** start RECORDS PROVIDED **

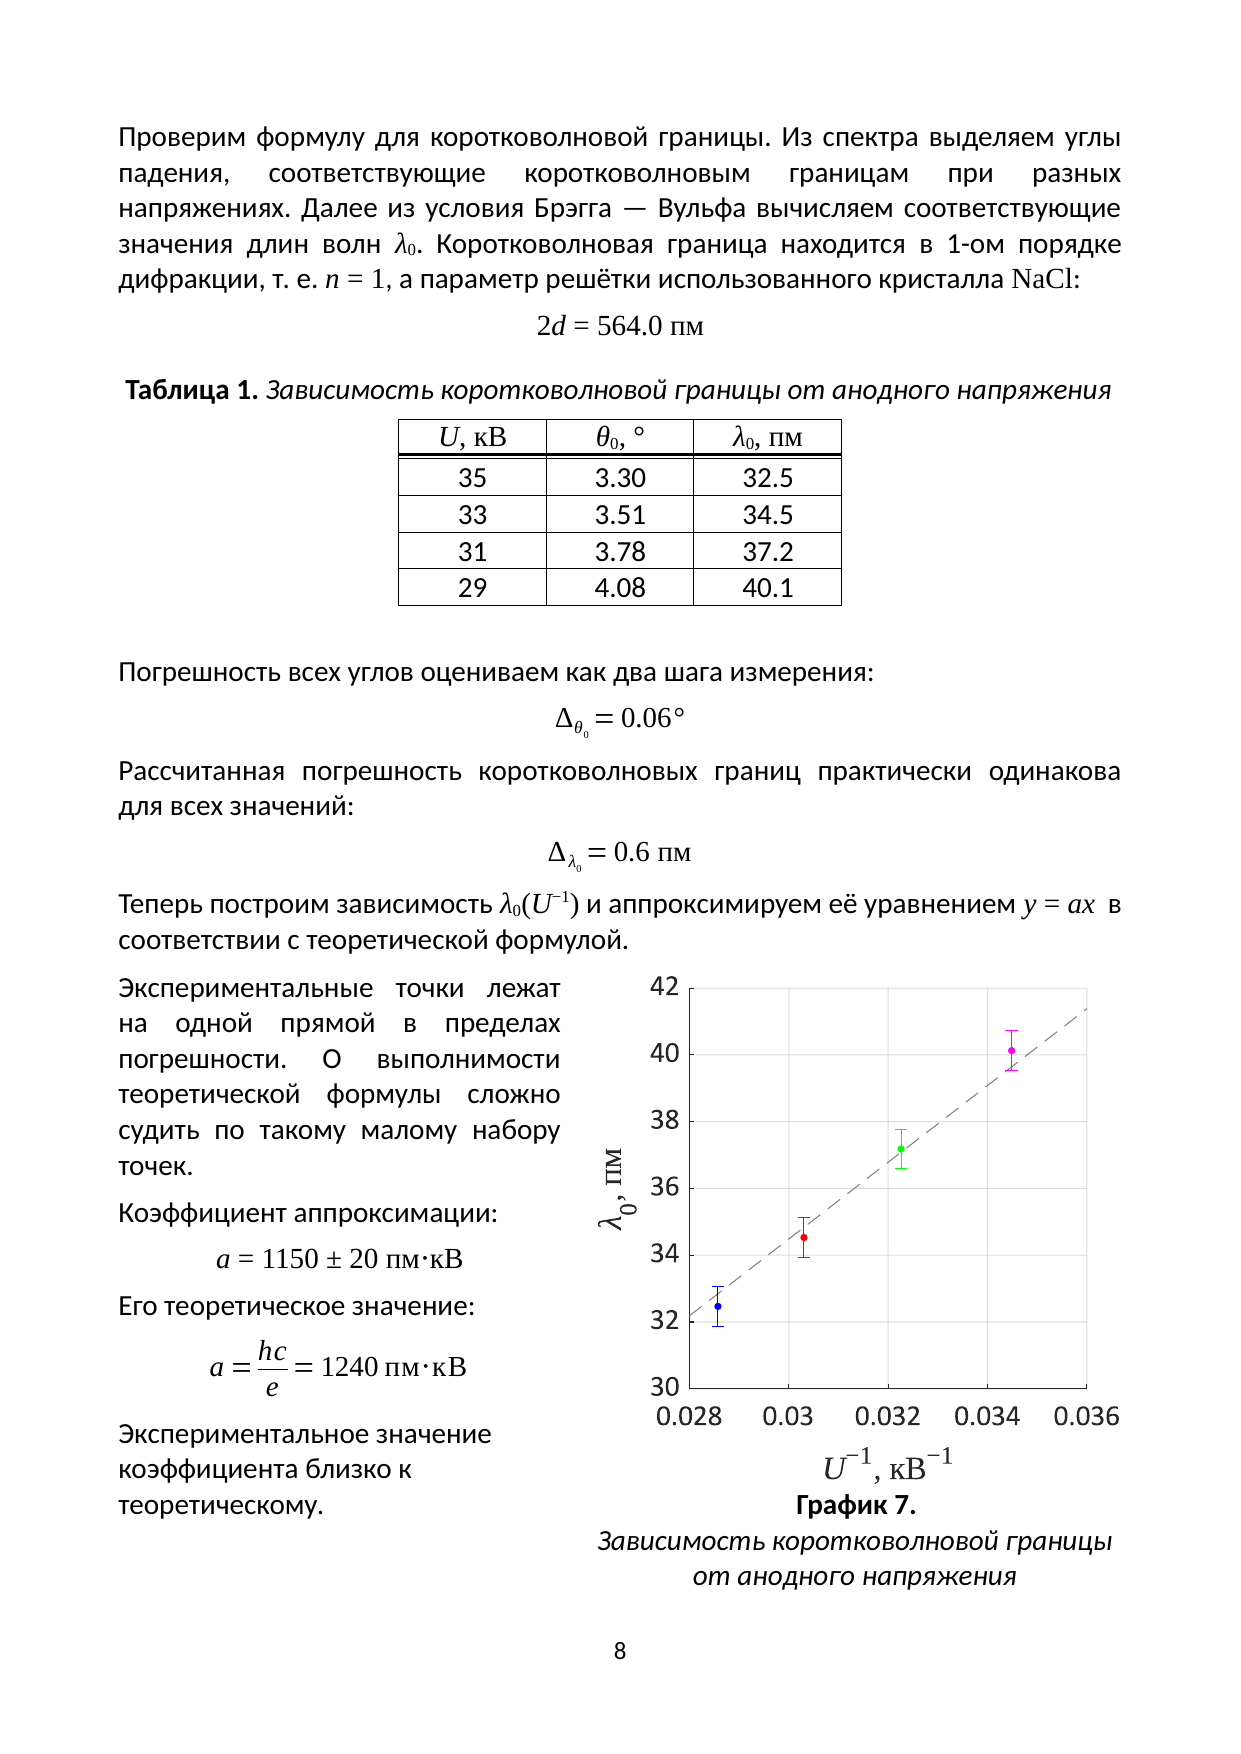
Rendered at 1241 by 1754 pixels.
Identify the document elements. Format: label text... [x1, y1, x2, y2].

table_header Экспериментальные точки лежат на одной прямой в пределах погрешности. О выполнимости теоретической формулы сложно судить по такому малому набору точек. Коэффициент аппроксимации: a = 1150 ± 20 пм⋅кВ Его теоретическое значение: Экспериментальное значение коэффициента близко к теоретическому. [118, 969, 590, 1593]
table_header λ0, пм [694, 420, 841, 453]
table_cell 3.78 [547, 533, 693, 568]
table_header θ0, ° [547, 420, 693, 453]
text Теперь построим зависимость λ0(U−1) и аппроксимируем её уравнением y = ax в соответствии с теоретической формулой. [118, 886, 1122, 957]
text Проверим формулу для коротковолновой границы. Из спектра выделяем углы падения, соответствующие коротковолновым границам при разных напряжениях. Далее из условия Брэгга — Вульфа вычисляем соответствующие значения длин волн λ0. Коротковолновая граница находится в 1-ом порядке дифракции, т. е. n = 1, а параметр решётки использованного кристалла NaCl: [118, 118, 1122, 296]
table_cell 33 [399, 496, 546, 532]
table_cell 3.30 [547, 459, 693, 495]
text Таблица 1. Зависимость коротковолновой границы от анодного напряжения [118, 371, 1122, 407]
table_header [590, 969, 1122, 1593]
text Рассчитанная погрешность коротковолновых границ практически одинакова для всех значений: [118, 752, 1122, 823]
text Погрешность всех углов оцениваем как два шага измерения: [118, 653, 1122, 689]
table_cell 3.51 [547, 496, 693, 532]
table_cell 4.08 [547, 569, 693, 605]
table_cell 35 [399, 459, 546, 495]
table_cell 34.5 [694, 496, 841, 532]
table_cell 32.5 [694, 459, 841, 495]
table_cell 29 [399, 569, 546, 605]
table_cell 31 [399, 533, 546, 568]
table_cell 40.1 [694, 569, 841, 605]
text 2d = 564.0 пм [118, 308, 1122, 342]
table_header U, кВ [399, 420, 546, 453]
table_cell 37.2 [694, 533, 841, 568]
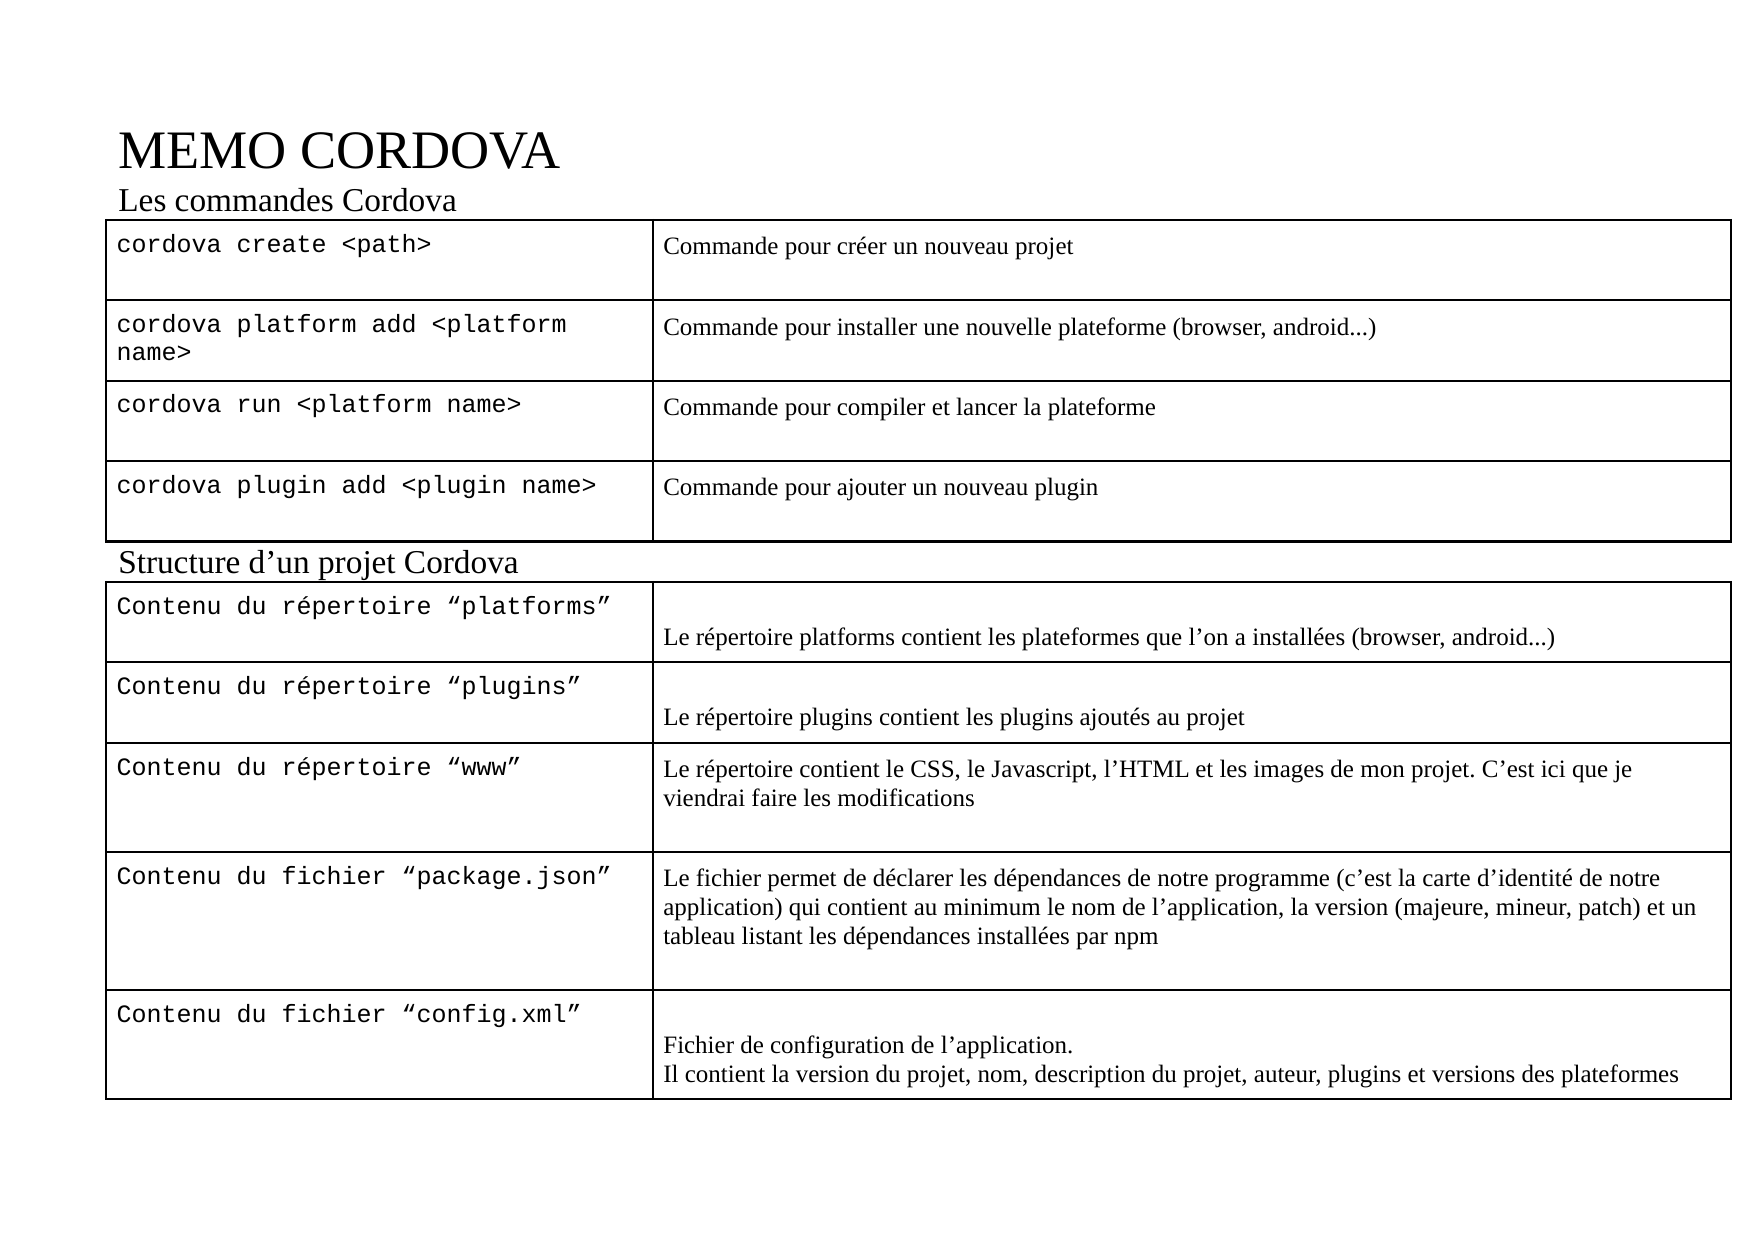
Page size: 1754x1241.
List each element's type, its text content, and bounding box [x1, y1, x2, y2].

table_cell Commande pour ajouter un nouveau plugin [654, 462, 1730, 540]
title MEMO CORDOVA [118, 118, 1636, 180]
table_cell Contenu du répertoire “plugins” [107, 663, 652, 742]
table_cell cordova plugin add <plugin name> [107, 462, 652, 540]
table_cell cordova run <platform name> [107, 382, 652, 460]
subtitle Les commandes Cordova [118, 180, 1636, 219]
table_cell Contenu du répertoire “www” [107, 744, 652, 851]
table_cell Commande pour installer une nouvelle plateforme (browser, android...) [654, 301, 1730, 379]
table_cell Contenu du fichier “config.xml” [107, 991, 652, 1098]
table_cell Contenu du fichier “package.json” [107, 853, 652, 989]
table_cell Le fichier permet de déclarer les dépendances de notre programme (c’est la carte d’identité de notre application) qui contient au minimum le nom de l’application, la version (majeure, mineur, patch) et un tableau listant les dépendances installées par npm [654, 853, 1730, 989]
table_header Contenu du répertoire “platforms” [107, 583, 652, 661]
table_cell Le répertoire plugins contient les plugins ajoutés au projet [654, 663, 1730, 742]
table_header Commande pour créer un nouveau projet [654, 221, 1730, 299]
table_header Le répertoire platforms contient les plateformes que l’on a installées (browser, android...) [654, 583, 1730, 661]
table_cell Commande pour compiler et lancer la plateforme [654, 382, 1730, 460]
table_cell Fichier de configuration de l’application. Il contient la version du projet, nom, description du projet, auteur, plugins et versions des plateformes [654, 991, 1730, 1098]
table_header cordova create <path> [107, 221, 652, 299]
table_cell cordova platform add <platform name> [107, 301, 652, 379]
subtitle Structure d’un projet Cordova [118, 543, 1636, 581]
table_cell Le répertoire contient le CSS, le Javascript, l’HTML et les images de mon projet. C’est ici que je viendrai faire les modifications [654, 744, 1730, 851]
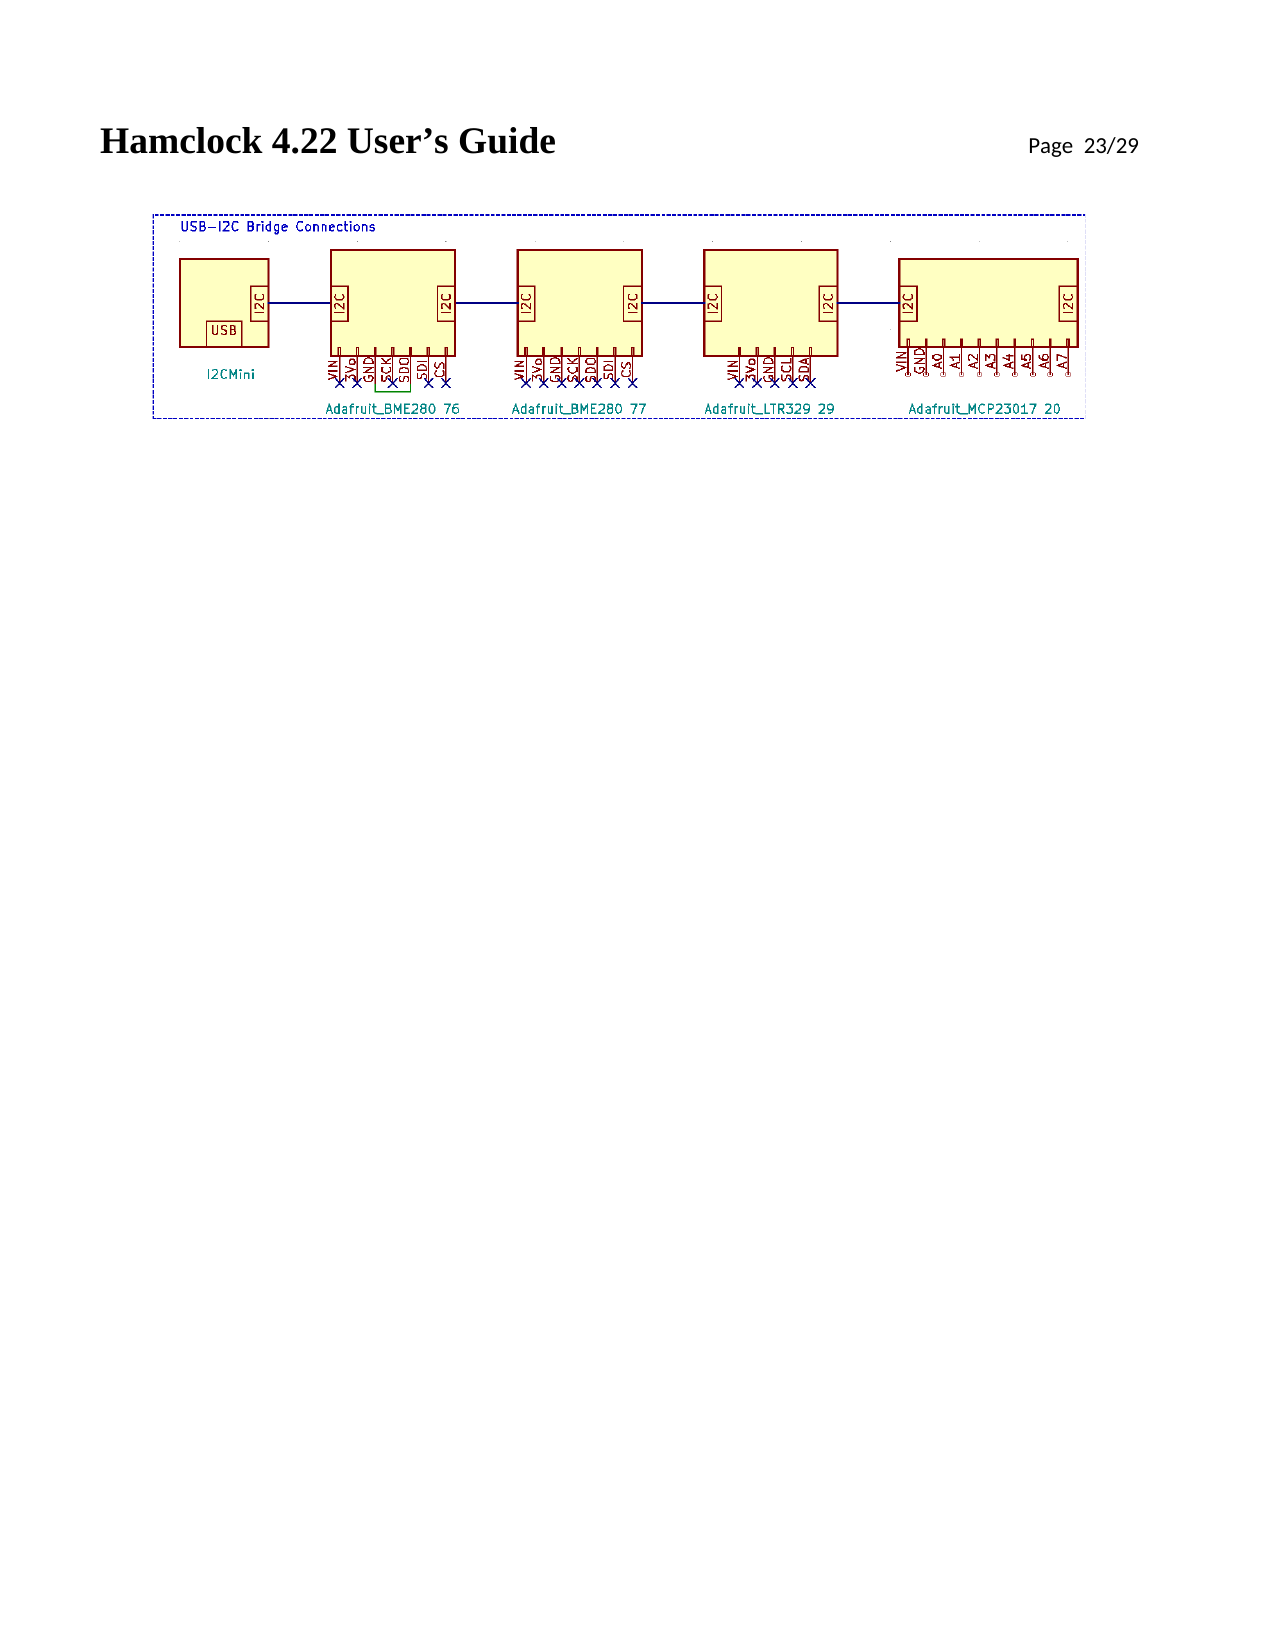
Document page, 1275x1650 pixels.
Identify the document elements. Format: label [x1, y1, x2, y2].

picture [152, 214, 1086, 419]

** end RECORDS PROVIDED **

Return all of the entries above line for line, with no changes, and leave out the pictures.

SOLUTION FOR THIS PROBLEM:
Rendered at 1241 by 1754 pixels.
Identify the document elements. Format: label text... [x1, y1, x2, y2].

table_header Экспериментальные точки лежат на одной прямой в пределах погрешности. О выполнимости теоретической формулы сложно судить по такому малому набору точек. Коэффициент аппроксимации: a = 1150 ± 20 пм⋅кВ Его теоретическое значение: Экспериментальное значение коэффициента близко к теоретическому. [118, 969, 590, 1593]
table_header λ0, пм [694, 420, 841, 453]
table_cell 3.78 [547, 533, 693, 568]
table_header θ0, ° [547, 420, 693, 453]
text Теперь построим зависимость λ0(U−1) и аппроксимируем её уравнением y = ax в соответствии с теоретической формулой. [118, 886, 1122, 957]
text Проверим формулу для коротковолновой границы. Из спектра выделяем углы падения, соответствующие коротковолновым границам при разных напряжениях. Далее из условия Брэгга — Вульфа вычисляем соответствующие значения длин волн λ0. Коротковолновая граница находится в 1-ом порядке дифракции, т. е. n = 1, а параметр решётки использованного кристалла NaCl: [118, 118, 1122, 296]
table_cell 33 [399, 496, 546, 532]
table_cell 3.30 [547, 459, 693, 495]
text Таблица 1. Зависимость коротковолновой границы от анодного напряжения [118, 371, 1122, 407]
table_header [590, 969, 1122, 1593]
text Рассчитанная погрешность коротковолновых границ практически одинакова для всех значений: [118, 752, 1122, 823]
text Погрешность всех углов оцениваем как два шага измерения: [118, 653, 1122, 689]
table_cell 3.51 [547, 496, 693, 532]
table_cell 4.08 [547, 569, 693, 605]
table_cell 35 [399, 459, 546, 495]
table_cell 34.5 [694, 496, 841, 532]
table_cell 32.5 [694, 459, 841, 495]
table_cell 29 [399, 569, 546, 605]
table_cell 31 [399, 533, 546, 568]
table_cell 40.1 [694, 569, 841, 605]
text 2d = 564.0 пм [118, 308, 1122, 342]
table_header U, кВ [399, 420, 546, 453]
table_cell 37.2 [694, 533, 841, 568]
Page size: 1754x1241.
List each element's type, its text content, and bounding box [x1, y1, x2, y2].

table_cell Commande pour ajouter un nouveau plugin [654, 462, 1730, 540]
title MEMO CORDOVA [118, 118, 1636, 180]
table_cell Contenu du répertoire “plugins” [107, 663, 652, 742]
table_cell cordova plugin add <plugin name> [107, 462, 652, 540]
table_cell cordova run <platform name> [107, 382, 652, 460]
subtitle Les commandes Cordova [118, 180, 1636, 219]
table_cell Contenu du répertoire “www” [107, 744, 652, 851]
table_cell Commande pour installer une nouvelle plateforme (browser, android...) [654, 301, 1730, 379]
table_cell Contenu du fichier “config.xml” [107, 991, 652, 1098]
table_cell Contenu du fichier “package.json” [107, 853, 652, 989]
table_cell Le fichier permet de déclarer les dépendances de notre programme (c’est la carte d’identité de notre application) qui contient au minimum le nom de l’application, la version (majeure, mineur, patch) et un tableau listant les dépendances installées par npm [654, 853, 1730, 989]
table_header Contenu du répertoire “platforms” [107, 583, 652, 661]
table_cell Le répertoire plugins contient les plugins ajoutés au projet [654, 663, 1730, 742]
table_header Commande pour créer un nouveau projet [654, 221, 1730, 299]
table_header Le répertoire platforms contient les plateformes que l’on a installées (browser, android...) [654, 583, 1730, 661]
table_cell Commande pour compiler et lancer la plateforme [654, 382, 1730, 460]
table_cell Fichier de configuration de l’application. Il contient la version du projet, nom, description du projet, auteur, plugins et versions des plateformes [654, 991, 1730, 1098]
table_header cordova create <path> [107, 221, 652, 299]
table_cell cordova platform add <platform name> [107, 301, 652, 379]
subtitle Structure d’un projet Cordova [118, 543, 1636, 581]
table_cell Le répertoire contient le CSS, le Javascript, l’HTML et les images de mon projet. C’est ici que je viendrai faire les modifications [654, 744, 1730, 851]
Document page, 1275x1650 pixels.
Identify the document elements. Format: label [x1, y1, x2, y2].

picture [152, 214, 1086, 419]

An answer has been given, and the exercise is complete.